Word for word, transcribe the data below from the line with "X4907015Y-10466960D02*" to the line with "X5087967Y-10457436D02*", keeping both of those lines.
====== DATA FOR THIS EXERCISE
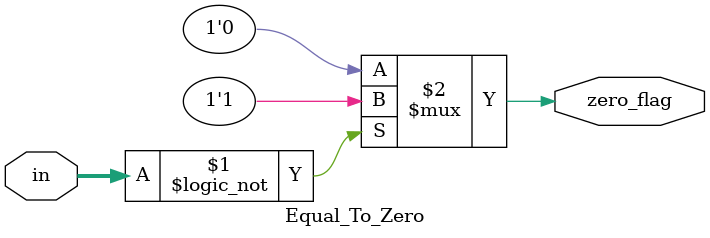
<source format=v>
`timescale 1ns / 1ps

module Equal_To_Zero(input [31:0]in, output zero_flag);

assign zero_flag = (in == 0) ? 1'd1 : 1'd0;

endmodule

</source>
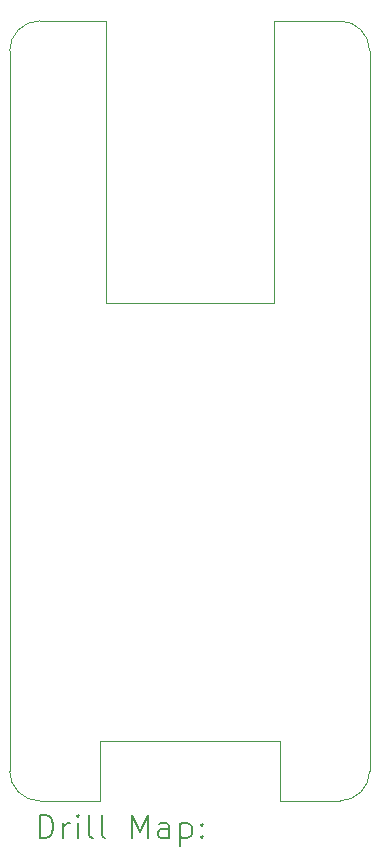
<source format=gbr>
%TF.GenerationSoftware,KiCad,Pcbnew,7.0.7*%
%TF.CreationDate,2023-08-24T23:35:37+10:00*%
%TF.ProjectId,esp32,65737033-322e-46b6-9963-61645f706362,rev?*%
%TF.SameCoordinates,Original*%
%TF.FileFunction,Drillmap*%
%TF.FilePolarity,Positive*%
%FSLAX45Y45*%
G04 Gerber Fmt 4.5, Leading zero omitted, Abs format (unit mm)*
G04 Created by KiCad (PCBNEW 7.0.7) date 2023-08-24 23:35:37*
%MOMM*%
%LPD*%
G01*
G04 APERTURE LIST*
%ADD10C,0.100000*%
%ADD11C,0.200000*%
G04 APERTURE END LIST*
D10*
X3810000Y-3556000D02*
G75*
G03*
X3556000Y-3810000I0J-254000D01*
G01*
X5842000Y-9652000D02*
X5842000Y-10160000D01*
X4318000Y-9652000D02*
X5842000Y-9652000D01*
X4368800Y-5943600D02*
X5791200Y-5943600D01*
X3556000Y-3810000D02*
X3556000Y-9906000D01*
X6350000Y-10160000D02*
X5842000Y-10160000D01*
X6604000Y-3810000D02*
G75*
G03*
X6350000Y-3556000I-254000J0D01*
G01*
X6350000Y-3556000D02*
X5791200Y-3556000D01*
X4368800Y-3556000D02*
X4368800Y-5943600D01*
X4368800Y-3556000D02*
X3810000Y-3556000D01*
X6350000Y-10160000D02*
G75*
G03*
X6604000Y-9906000I0J254000D01*
G01*
X3556000Y-9906000D02*
G75*
G03*
X3810000Y-10160000I254000J0D01*
G01*
X6604000Y-9906000D02*
X6604000Y-3810000D01*
X4318000Y-10160000D02*
X3810000Y-10160000D01*
X4318000Y-10160000D02*
X4318000Y-9652000D01*
X5791200Y-5943600D02*
X5791200Y-3556000D01*
D11*
X3811777Y-10476484D02*
X3811777Y-10276484D01*
X3811777Y-10276484D02*
X3859396Y-10276484D01*
X3859396Y-10276484D02*
X3887967Y-10286008D01*
X3887967Y-10286008D02*
X3907015Y-10305055D01*
X3907015Y-10305055D02*
X3916539Y-10324103D01*
X3916539Y-10324103D02*
X3926062Y-10362198D01*
X3926062Y-10362198D02*
X3926062Y-10390770D01*
X3926062Y-10390770D02*
X3916539Y-10428865D01*
X3916539Y-10428865D02*
X3907015Y-10447912D01*
X3907015Y-10447912D02*
X3887967Y-10466960D01*
X3887967Y-10466960D02*
X3859396Y-10476484D01*
X3859396Y-10476484D02*
X3811777Y-10476484D01*
X4011777Y-10476484D02*
X4011777Y-10343150D01*
X4011777Y-10381246D02*
X4021301Y-10362198D01*
X4021301Y-10362198D02*
X4030824Y-10352674D01*
X4030824Y-10352674D02*
X4049872Y-10343150D01*
X4049872Y-10343150D02*
X4068920Y-10343150D01*
X4135586Y-10476484D02*
X4135586Y-10343150D01*
X4135586Y-10276484D02*
X4126062Y-10286008D01*
X4126062Y-10286008D02*
X4135586Y-10295531D01*
X4135586Y-10295531D02*
X4145110Y-10286008D01*
X4145110Y-10286008D02*
X4135586Y-10276484D01*
X4135586Y-10276484D02*
X4135586Y-10295531D01*
X4259396Y-10476484D02*
X4240348Y-10466960D01*
X4240348Y-10466960D02*
X4230824Y-10447912D01*
X4230824Y-10447912D02*
X4230824Y-10276484D01*
X4364158Y-10476484D02*
X4345110Y-10466960D01*
X4345110Y-10466960D02*
X4335586Y-10447912D01*
X4335586Y-10447912D02*
X4335586Y-10276484D01*
X4592729Y-10476484D02*
X4592729Y-10276484D01*
X4592729Y-10276484D02*
X4659396Y-10419341D01*
X4659396Y-10419341D02*
X4726063Y-10276484D01*
X4726063Y-10276484D02*
X4726063Y-10476484D01*
X4907015Y-10476484D02*
X4907015Y-10371722D01*
X4907015Y-10371722D02*
X4897491Y-10352674D01*
X4897491Y-10352674D02*
X4878444Y-10343150D01*
X4878444Y-10343150D02*
X4840348Y-10343150D01*
X4840348Y-10343150D02*
X4821301Y-10352674D01*
X4907015Y-10466960D02*
X4887967Y-10476484D01*
X4887967Y-10476484D02*
X4840348Y-10476484D01*
X4840348Y-10476484D02*
X4821301Y-10466960D01*
X4821301Y-10466960D02*
X4811777Y-10447912D01*
X4811777Y-10447912D02*
X4811777Y-10428865D01*
X4811777Y-10428865D02*
X4821301Y-10409817D01*
X4821301Y-10409817D02*
X4840348Y-10400293D01*
X4840348Y-10400293D02*
X4887967Y-10400293D01*
X4887967Y-10400293D02*
X4907015Y-10390770D01*
X5002253Y-10343150D02*
X5002253Y-10543150D01*
X5002253Y-10352674D02*
X5021301Y-10343150D01*
X5021301Y-10343150D02*
X5059396Y-10343150D01*
X5059396Y-10343150D02*
X5078444Y-10352674D01*
X5078444Y-10352674D02*
X5087967Y-10362198D01*
X5087967Y-10362198D02*
X5097491Y-10381246D01*
X5097491Y-10381246D02*
X5097491Y-10438389D01*
X5097491Y-10438389D02*
X5087967Y-10457436D01*
X5087967Y-10457436D02*
X5078444Y-10466960D01*
X5078444Y-10466960D02*
X5059396Y-10476484D01*
X5059396Y-10476484D02*
X5021301Y-10476484D01*
X5021301Y-10476484D02*
X5002253Y-10466960D01*
X5183205Y-10457436D02*
X5192729Y-10466960D01*
X5192729Y-10466960D02*
X5183205Y-10476484D01*
X5183205Y-10476484D02*
X5173682Y-10466960D01*
X5173682Y-10466960D02*
X5183205Y-10457436D01*
X5183205Y-10457436D02*
X5183205Y-10476484D01*
X5183205Y-10352674D02*
X5192729Y-10362198D01*
X5192729Y-10362198D02*
X5183205Y-10371722D01*
X5183205Y-10371722D02*
X5173682Y-10362198D01*
X5173682Y-10362198D02*
X5183205Y-10352674D01*
X5183205Y-10352674D02*
X5183205Y-10371722D01*
M02*

</source>
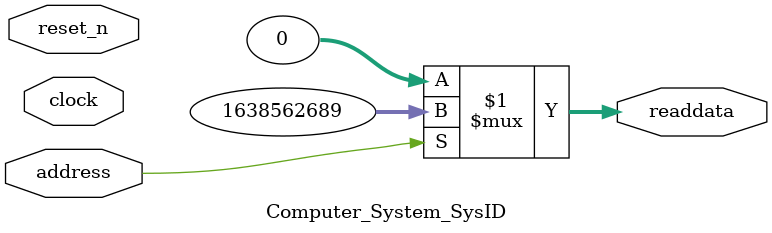
<source format=v>



// synthesis translate_off
`timescale 1ns / 1ps
// synthesis translate_on

// turn off superfluous verilog processor warnings 
// altera message_level Level1 
// altera message_off 10034 10035 10036 10037 10230 10240 10030 

module Computer_System_SysID (
               // inputs:
                address,
                clock,
                reset_n,

               // outputs:
                readdata
             )
;

  output  [ 31: 0] readdata;
  input            address;
  input            clock;
  input            reset_n;

  wire    [ 31: 0] readdata;
  //control_slave, which is an e_avalon_slave
  assign readdata = address ? 1638562689 : 0;

endmodule



</source>
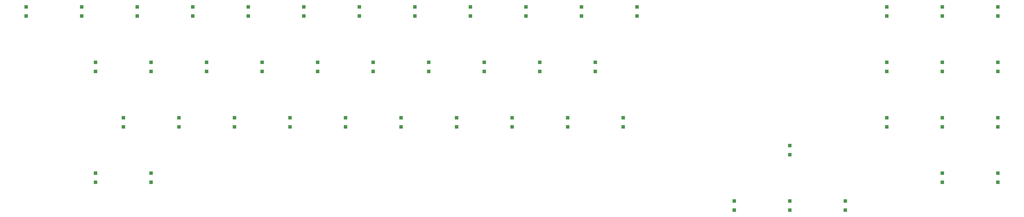
<source format=gbr>
G04 #@! TF.GenerationSoftware,KiCad,Pcbnew,7.0.1*
G04 #@! TF.CreationDate,2023-04-13T21:45:03-07:00*
G04 #@! TF.ProjectId,trashtruck.b,74726173-6874-4727-9563-6b2e622e6b69,rev?*
G04 #@! TF.SameCoordinates,Original*
G04 #@! TF.FileFunction,Paste,Top*
G04 #@! TF.FilePolarity,Positive*
%FSLAX46Y46*%
G04 Gerber Fmt 4.6, Leading zero omitted, Abs format (unit mm)*
G04 Created by KiCad (PCBNEW 7.0.1) date 2023-04-13 21:45:03*
%MOMM*%
%LPD*%
G01*
G04 APERTURE LIST*
%ADD10R,1.200000X1.200000*%
G04 APERTURE END LIST*
D10*
X298815000Y-200845000D03*
X298815000Y-197695000D03*
X317865000Y-200845000D03*
X317865000Y-197695000D03*
X455977500Y-181795000D03*
X455977500Y-178645000D03*
X436927500Y-219895000D03*
X436927500Y-216745000D03*
X160702500Y-181795000D03*
X160702500Y-178645000D03*
X179752500Y-181795000D03*
X179752500Y-178645000D03*
X165465000Y-238945000D03*
X165465000Y-235795000D03*
X184515000Y-200845000D03*
X184515000Y-197695000D03*
X475027500Y-238945000D03*
X475027500Y-235795000D03*
X475027500Y-200845000D03*
X475027500Y-197695000D03*
X236902500Y-181795000D03*
X236902500Y-178645000D03*
X422640000Y-248470000D03*
X422640000Y-245320000D03*
X184515000Y-238945000D03*
X184515000Y-235795000D03*
X351202500Y-181795000D03*
X351202500Y-178645000D03*
X270240000Y-219895000D03*
X270240000Y-216745000D03*
X294052500Y-181795000D03*
X294052500Y-178645000D03*
X336915000Y-200845000D03*
X336915000Y-197695000D03*
X403590000Y-229420000D03*
X403590000Y-226270000D03*
X346440000Y-219895000D03*
X346440000Y-216745000D03*
X222615000Y-200845000D03*
X222615000Y-197695000D03*
X436927500Y-181795000D03*
X436927500Y-178645000D03*
X455977500Y-219895000D03*
X455977500Y-216745000D03*
X308340000Y-219895000D03*
X308340000Y-216745000D03*
X279765000Y-200845000D03*
X279765000Y-197695000D03*
X194040000Y-219895000D03*
X194040000Y-216745000D03*
X232140000Y-219895000D03*
X232140000Y-216745000D03*
X217852500Y-181795000D03*
X217852500Y-178645000D03*
X255952500Y-181795000D03*
X255952500Y-178645000D03*
X455977500Y-200845000D03*
X455977500Y-197695000D03*
X313102500Y-181795000D03*
X313102500Y-178645000D03*
X332152500Y-181795000D03*
X332152500Y-178645000D03*
X475027500Y-219895000D03*
X475027500Y-216745000D03*
X403590000Y-248470000D03*
X403590000Y-245320000D03*
X384540000Y-248470000D03*
X384540000Y-245320000D03*
X327390000Y-219895000D03*
X327390000Y-216745000D03*
X475027500Y-181795000D03*
X475027500Y-178645000D03*
X241665000Y-200845000D03*
X241665000Y-197695000D03*
X251190000Y-219895000D03*
X251190000Y-216745000D03*
X174990000Y-219895000D03*
X174990000Y-216745000D03*
X198802500Y-181795000D03*
X198802500Y-178645000D03*
X213090000Y-219895000D03*
X213090000Y-216745000D03*
X260715000Y-200845000D03*
X260715000Y-197695000D03*
X141652500Y-181795000D03*
X141652500Y-178645000D03*
X436927500Y-200845000D03*
X436927500Y-197695000D03*
X289290000Y-219895000D03*
X289290000Y-216745000D03*
X165465000Y-200845000D03*
X165465000Y-197695000D03*
X203565000Y-200845000D03*
X203565000Y-197695000D03*
X275002500Y-181795000D03*
X275002500Y-178645000D03*
X455977500Y-238945000D03*
X455977500Y-235795000D03*
M02*

</source>
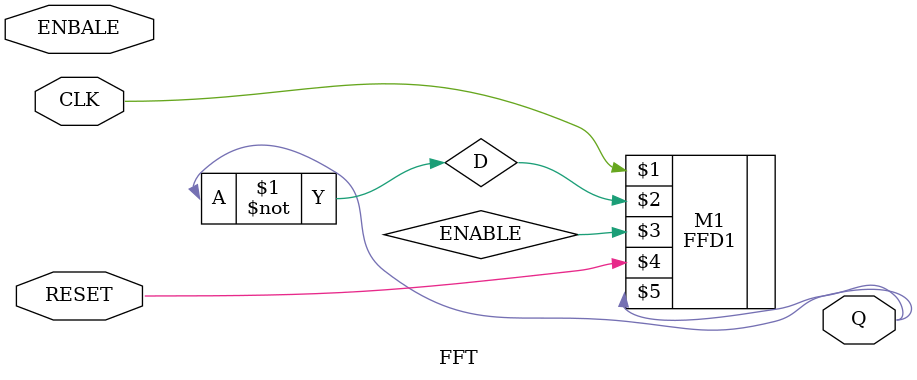
<source format=v>
`include "FFD.v"

module FFT(input wire CLK, RESET, ENBALE, output wire Q); 

	wire D; 

	FFD1 M1(CLK, D, ENABLE, RESET, Q); 

	not (D, Q); 

endmodule 
</source>
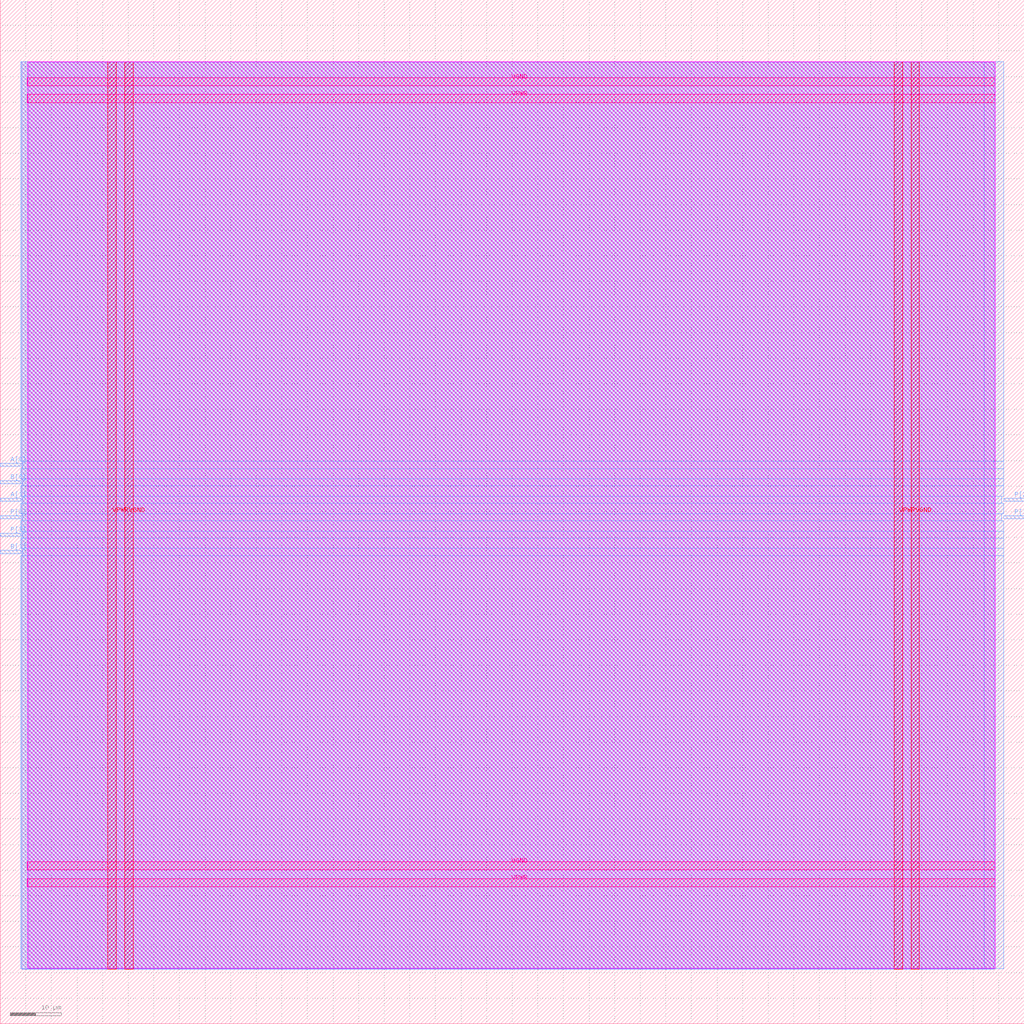
<source format=lef>
VERSION 5.7 ;
  NOWIREEXTENSIONATPIN ON ;
  DIVIDERCHAR "/" ;
  BUSBITCHARS "[]" ;
MACRO SARSA_WInd_e9
  CLASS BLOCK ;
  FOREIGN SARSA_WInd_e9 ;
  ORIGIN 0.000 0.000 ;
  SIZE 200.000 BY 200.000 ;
  PIN A[0]
    DIRECTION INPUT ;
    USE SIGNAL ;
    ANTENNAGATEAREA 0.196500 ;
    PORT
      LAYER met3 ;
        RECT 0.000 108.840 4.000 109.440 ;
    END
  END A[0]
  PIN A[1]
    DIRECTION INPUT ;
    USE SIGNAL ;
    ANTENNAGATEAREA 0.196500 ;
    PORT
      LAYER met3 ;
        RECT 0.000 102.040 4.000 102.640 ;
    END
  END A[1]
  PIN B[0]
    DIRECTION INPUT ;
    USE SIGNAL ;
    ANTENNAGATEAREA 0.196500 ;
    PORT
      LAYER met3 ;
        RECT 0.000 105.440 4.000 106.040 ;
    END
  END B[0]
  PIN B[1]
    DIRECTION INPUT ;
    USE SIGNAL ;
    ANTENNAGATEAREA 0.196500 ;
    PORT
      LAYER met3 ;
        RECT 0.000 91.840 4.000 92.440 ;
    END
  END B[1]
  PIN P[0]
    DIRECTION OUTPUT ;
    USE SIGNAL ;
    ANTENNADIFFAREA 0.445500 ;
    PORT
      LAYER met3 ;
        RECT 0.000 98.640 4.000 99.240 ;
    END
  END P[0]
  PIN P[1]
    DIRECTION OUTPUT ;
    USE SIGNAL ;
    ANTENNADIFFAREA 0.445500 ;
    PORT
      LAYER met3 ;
        RECT 196.000 98.640 200.000 99.240 ;
    END
  END P[1]
  PIN P[2]
    DIRECTION OUTPUT ;
    USE SIGNAL ;
    ANTENNADIFFAREA 0.445500 ;
    PORT
      LAYER met3 ;
        RECT 196.000 102.040 200.000 102.640 ;
    END
  END P[2]
  PIN P[3]
    DIRECTION OUTPUT ;
    USE SIGNAL ;
    ANTENNADIFFAREA 0.445500 ;
    PORT
      LAYER met3 ;
        RECT 0.000 95.240 4.000 95.840 ;
    END
  END P[3]
  PIN VGND
    DIRECTION INOUT ;
    USE GROUND ;
    PORT
      LAYER met4 ;
        RECT 24.340 10.640 25.940 187.920 ;
    END
    PORT
      LAYER met4 ;
        RECT 177.940 10.640 179.540 187.920 ;
    END
    PORT
      LAYER met5 ;
        RECT 5.280 30.030 194.360 31.630 ;
    END
    PORT
      LAYER met5 ;
        RECT 5.280 183.210 194.360 184.810 ;
    END
  END VGND
  PIN VPWR
    DIRECTION INOUT ;
    USE POWER ;
    PORT
      LAYER met4 ;
        RECT 21.040 10.640 22.640 187.920 ;
    END
    PORT
      LAYER met4 ;
        RECT 174.640 10.640 176.240 187.920 ;
    END
    PORT
      LAYER met5 ;
        RECT 5.280 26.730 194.360 28.330 ;
    END
    PORT
      LAYER met5 ;
        RECT 5.280 179.910 194.360 181.510 ;
    END
  END VPWR
  OBS
      LAYER nwell ;
        RECT 5.330 10.795 194.310 187.870 ;
      LAYER li1 ;
        RECT 5.520 10.795 194.120 187.765 ;
      LAYER met1 ;
        RECT 4.210 10.640 194.120 187.920 ;
      LAYER met2 ;
        RECT 4.230 10.695 192.190 187.865 ;
      LAYER met3 ;
        RECT 3.990 109.840 196.000 187.845 ;
        RECT 4.400 108.440 196.000 109.840 ;
        RECT 3.990 106.440 196.000 108.440 ;
        RECT 4.400 105.040 196.000 106.440 ;
        RECT 3.990 103.040 196.000 105.040 ;
        RECT 4.400 101.640 195.600 103.040 ;
        RECT 3.990 99.640 196.000 101.640 ;
        RECT 4.400 98.240 195.600 99.640 ;
        RECT 3.990 96.240 196.000 98.240 ;
        RECT 4.400 94.840 196.000 96.240 ;
        RECT 3.990 92.840 196.000 94.840 ;
        RECT 4.400 91.440 196.000 92.840 ;
        RECT 3.990 10.715 196.000 91.440 ;
  END
END SARSA_WInd_e9
END LIBRARY


</source>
============
FINISHED TASK =>
X4907015Y-10466960D02*
X4887967Y-10476484D01*
X4887967Y-10476484D02*
X4840348Y-10476484D01*
X4840348Y-10476484D02*
X4821301Y-10466960D01*
X4821301Y-10466960D02*
X4811777Y-10447912D01*
X4811777Y-10447912D02*
X4811777Y-10428865D01*
X4811777Y-10428865D02*
X4821301Y-10409817D01*
X4821301Y-10409817D02*
X4840348Y-10400293D01*
X4840348Y-10400293D02*
X4887967Y-10400293D01*
X4887967Y-10400293D02*
X4907015Y-10390770D01*
X5002253Y-10343150D02*
X5002253Y-10543150D01*
X5002253Y-10352674D02*
X5021301Y-10343150D01*
X5021301Y-10343150D02*
X5059396Y-10343150D01*
X5059396Y-10343150D02*
X5078444Y-10352674D01*
X5078444Y-10352674D02*
X5087967Y-10362198D01*
X5087967Y-10362198D02*
X5097491Y-10381246D01*
X5097491Y-10381246D02*
X5097491Y-10438389D01*
X5097491Y-10438389D02*
X5087967Y-10457436D01*
X5087967Y-10457436D02*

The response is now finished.